The NYT had an article on a conference at the International Monetary Fund with the headline, “Candid Criticism of the Fed That Wasn’t On the Agenda.” The piece promises blunt criticism of the Fed from former Treasury Secretary and top Obama adviser Larry Summers:

“Now that he is no longer a candidate to head the Federal Reserve, Mr. Summers — who withdrew from consideration this fall in the face of stiff resistance in Congress, with the White House ultimately nominating Janet L. Yellen — was perhaps freer to speak in his trademark blunt style. And he didn’t disappoint, arguing that by many important metrics, policy has failed.

“Mr. Summers underscored how weak the economy remains, despite the extensive stimulus and the Fed’s continuing campaign of asset purchases, with the labor market slack and inflation subdued.

“‘My lesson from this crisis is, my overarching lesson is that it’s not over until it is over, and that is surely not right now,’ he said.

“He noted that short-term interest rates had remained close to zero for years, with no end in sight: ‘We may well need in the years ahead to think about how we manage an economy in which the zero nominal interest rate is a chronic and systemic inhibitor of economic activity.’

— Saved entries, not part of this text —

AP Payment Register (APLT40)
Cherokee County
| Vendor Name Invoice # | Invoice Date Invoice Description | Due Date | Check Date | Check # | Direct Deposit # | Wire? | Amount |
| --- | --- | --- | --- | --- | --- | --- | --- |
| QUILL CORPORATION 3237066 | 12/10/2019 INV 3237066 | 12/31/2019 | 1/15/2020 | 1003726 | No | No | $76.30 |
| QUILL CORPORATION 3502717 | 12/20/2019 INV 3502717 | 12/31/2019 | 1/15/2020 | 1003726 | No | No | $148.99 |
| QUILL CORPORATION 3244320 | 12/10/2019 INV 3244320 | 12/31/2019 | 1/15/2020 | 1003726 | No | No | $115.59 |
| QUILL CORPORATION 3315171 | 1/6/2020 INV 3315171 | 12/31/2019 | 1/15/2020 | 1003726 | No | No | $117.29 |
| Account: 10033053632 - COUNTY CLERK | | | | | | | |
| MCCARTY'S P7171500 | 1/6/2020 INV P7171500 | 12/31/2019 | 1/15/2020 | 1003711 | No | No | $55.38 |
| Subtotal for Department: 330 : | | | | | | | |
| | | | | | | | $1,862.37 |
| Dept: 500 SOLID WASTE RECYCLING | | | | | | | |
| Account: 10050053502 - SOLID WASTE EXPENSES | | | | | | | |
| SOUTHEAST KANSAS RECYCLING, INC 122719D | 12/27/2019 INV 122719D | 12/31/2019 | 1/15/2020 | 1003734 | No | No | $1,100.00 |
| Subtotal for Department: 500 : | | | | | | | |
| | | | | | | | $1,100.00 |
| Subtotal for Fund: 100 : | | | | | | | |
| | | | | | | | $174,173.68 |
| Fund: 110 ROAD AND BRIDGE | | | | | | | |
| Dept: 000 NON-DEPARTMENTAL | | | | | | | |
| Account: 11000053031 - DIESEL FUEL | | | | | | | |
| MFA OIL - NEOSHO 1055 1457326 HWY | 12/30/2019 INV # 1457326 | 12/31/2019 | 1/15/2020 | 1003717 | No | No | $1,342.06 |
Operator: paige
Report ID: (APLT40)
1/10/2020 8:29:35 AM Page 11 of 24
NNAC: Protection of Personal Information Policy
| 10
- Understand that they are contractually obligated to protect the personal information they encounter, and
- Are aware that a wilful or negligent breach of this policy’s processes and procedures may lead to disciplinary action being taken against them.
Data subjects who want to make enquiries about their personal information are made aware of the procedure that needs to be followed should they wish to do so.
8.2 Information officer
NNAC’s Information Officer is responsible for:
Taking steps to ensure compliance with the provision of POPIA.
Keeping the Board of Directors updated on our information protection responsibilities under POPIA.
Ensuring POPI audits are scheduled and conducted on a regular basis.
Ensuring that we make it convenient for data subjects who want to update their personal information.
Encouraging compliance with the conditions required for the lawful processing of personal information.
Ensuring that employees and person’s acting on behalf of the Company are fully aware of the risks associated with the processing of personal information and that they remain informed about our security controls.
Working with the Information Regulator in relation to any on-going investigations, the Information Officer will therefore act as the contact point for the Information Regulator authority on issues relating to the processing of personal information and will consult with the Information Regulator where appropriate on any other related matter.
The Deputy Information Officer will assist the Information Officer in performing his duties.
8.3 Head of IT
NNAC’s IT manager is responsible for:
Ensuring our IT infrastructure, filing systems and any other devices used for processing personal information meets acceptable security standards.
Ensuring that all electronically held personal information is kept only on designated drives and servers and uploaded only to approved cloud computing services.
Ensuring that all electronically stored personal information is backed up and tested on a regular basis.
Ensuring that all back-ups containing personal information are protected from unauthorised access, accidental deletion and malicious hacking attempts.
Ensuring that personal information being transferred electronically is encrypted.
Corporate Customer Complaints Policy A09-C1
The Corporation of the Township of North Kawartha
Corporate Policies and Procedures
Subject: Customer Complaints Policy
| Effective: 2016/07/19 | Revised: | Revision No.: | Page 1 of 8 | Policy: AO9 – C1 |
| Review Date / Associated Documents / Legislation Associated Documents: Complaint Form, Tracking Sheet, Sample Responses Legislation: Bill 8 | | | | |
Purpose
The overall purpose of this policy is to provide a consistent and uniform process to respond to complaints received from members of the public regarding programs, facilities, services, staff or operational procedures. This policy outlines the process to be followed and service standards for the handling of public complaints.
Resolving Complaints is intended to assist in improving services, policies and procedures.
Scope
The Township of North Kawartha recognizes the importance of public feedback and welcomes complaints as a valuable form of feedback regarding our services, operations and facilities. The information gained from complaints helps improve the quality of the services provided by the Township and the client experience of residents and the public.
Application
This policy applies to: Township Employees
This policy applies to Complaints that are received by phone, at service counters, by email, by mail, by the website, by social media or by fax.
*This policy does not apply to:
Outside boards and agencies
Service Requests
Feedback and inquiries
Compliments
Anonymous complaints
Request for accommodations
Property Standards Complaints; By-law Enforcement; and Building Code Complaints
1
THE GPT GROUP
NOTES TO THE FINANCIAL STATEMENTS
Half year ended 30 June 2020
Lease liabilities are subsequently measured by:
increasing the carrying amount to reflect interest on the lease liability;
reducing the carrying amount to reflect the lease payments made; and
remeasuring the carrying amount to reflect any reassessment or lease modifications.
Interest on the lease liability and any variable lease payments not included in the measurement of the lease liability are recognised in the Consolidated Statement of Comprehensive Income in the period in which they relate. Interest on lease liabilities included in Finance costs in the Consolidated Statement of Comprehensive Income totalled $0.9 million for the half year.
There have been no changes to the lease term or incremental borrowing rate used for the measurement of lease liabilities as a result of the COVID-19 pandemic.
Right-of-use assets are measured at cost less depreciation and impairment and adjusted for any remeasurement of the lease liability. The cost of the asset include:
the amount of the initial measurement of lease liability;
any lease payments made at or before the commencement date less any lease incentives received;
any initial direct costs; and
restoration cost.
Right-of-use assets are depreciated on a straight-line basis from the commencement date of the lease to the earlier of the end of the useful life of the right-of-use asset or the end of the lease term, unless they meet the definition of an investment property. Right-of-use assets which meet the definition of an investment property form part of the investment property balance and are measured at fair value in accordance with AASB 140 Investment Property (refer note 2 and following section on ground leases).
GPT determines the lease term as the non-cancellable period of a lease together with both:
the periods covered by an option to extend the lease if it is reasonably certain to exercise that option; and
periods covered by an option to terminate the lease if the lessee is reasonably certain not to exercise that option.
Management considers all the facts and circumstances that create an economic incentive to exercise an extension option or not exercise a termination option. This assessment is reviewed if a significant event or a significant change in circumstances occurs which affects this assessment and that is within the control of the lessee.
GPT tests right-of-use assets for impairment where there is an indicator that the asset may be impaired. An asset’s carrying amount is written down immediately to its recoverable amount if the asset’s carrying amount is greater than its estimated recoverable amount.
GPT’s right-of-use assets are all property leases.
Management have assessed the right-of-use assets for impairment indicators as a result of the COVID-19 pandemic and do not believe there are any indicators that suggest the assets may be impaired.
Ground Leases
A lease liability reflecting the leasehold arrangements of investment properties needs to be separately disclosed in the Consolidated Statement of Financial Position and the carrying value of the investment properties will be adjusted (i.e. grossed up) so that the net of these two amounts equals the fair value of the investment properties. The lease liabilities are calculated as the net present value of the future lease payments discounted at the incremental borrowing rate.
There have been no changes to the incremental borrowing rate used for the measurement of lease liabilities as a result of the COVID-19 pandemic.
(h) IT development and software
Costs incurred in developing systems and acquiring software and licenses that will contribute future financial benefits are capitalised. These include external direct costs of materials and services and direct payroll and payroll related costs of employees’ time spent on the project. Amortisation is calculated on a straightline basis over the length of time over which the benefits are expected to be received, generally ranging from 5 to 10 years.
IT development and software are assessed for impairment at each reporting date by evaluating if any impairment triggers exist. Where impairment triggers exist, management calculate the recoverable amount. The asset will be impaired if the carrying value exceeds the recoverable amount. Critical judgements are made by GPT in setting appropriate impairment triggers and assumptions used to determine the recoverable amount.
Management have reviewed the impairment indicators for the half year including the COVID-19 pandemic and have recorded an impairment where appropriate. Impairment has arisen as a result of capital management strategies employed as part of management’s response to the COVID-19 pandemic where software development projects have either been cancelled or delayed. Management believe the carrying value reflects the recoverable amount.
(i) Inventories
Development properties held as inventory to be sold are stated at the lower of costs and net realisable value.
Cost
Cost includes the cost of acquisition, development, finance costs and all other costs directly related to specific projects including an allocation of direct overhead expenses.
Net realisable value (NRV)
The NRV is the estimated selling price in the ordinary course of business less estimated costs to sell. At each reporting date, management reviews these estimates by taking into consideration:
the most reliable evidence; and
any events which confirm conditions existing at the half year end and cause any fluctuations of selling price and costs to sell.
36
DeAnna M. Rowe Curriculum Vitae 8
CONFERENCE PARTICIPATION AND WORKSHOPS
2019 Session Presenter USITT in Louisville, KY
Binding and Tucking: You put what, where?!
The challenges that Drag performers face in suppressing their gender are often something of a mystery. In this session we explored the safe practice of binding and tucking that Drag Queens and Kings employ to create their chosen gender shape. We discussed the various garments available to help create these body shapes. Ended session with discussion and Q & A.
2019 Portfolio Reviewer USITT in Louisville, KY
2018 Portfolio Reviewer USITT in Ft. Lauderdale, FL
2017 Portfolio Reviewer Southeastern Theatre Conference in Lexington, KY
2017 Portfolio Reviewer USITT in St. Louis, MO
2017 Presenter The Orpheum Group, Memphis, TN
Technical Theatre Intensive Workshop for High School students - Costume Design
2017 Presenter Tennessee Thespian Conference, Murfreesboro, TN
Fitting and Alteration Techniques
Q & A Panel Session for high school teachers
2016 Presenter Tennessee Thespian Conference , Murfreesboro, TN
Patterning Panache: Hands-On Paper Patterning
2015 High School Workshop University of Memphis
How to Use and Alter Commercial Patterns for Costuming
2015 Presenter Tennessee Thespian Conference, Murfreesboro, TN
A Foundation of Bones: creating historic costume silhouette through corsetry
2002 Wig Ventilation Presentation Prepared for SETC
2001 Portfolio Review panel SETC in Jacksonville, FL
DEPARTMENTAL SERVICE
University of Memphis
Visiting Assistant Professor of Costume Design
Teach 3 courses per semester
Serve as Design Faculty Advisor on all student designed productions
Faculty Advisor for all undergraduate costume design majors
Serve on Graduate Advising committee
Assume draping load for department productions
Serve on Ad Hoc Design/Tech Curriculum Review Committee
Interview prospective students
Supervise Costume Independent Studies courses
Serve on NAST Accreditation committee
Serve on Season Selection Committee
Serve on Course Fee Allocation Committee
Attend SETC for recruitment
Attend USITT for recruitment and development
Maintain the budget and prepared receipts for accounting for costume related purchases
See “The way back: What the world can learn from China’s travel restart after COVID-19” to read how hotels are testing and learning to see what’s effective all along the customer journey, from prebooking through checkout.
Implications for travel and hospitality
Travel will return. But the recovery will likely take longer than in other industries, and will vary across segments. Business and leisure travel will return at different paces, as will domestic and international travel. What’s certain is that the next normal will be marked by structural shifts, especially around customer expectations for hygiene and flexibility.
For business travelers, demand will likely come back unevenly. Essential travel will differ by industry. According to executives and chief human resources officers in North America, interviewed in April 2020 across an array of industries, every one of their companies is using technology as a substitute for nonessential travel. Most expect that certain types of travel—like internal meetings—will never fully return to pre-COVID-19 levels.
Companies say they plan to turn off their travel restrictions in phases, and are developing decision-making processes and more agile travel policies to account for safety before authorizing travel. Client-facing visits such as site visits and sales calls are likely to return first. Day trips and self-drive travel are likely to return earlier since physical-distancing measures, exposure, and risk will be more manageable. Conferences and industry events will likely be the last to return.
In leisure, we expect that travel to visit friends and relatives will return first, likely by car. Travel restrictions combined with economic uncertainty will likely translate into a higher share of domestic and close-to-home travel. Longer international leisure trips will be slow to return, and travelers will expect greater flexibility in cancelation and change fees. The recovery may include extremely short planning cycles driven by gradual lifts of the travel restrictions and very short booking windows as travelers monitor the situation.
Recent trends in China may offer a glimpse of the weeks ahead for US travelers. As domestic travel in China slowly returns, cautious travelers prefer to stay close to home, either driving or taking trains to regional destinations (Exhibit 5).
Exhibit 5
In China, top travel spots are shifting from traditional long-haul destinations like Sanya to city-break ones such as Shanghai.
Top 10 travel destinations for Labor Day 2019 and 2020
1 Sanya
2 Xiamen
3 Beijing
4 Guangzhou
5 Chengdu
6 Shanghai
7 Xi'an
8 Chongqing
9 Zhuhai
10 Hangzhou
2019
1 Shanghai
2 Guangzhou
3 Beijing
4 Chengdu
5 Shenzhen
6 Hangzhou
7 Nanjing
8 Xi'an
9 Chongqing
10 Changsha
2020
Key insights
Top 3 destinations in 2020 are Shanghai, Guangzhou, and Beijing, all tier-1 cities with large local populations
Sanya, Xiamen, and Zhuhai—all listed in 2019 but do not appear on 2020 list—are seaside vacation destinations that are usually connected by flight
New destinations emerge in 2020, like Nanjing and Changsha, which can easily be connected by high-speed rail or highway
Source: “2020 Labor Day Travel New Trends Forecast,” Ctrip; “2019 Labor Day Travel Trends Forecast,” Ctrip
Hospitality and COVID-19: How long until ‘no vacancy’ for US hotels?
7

“‘There’s no evidence of growth that is restoring equilibrium,’ Mr. Summers added. ‘One has to be concerned about a policy agenda that is doing less with monetary policy than has been done before, doing less with fiscal policy than has been done before,’ and is ‘taking steps whose basic purpose is to cause there to be less lending, borrowing and inflated asset prices than there was before.'”

This appears to be more a criticism of the Obama administration and Congress for failing to run more aggressive fiscal policy than a criticism of the Fed. The Fed is clearly in uncharted territory in using monetary policy to try to boost the economy out of a severe slump. If Summers suggested a way in which the Fed could be more effective in boosting demand this NYT article neglected to mention it.

That would seem to imply that Summers directed the criticism at himself and his former colleagues for failing to push for more aggressive fiscal policy. Presumably he also regrets allowing bubbles to develop in his reign as Treasury Secretary, the eventual collapse of which led to the downturn. Summers likely also now would recognize that the high dollar policy that he and his predecessor pushed in the Clinton years was a serious mistake since the over-valued dollar led to a huge trade deficit. That in turn created a shortfall in demand that could only be filled by bubble generated demand.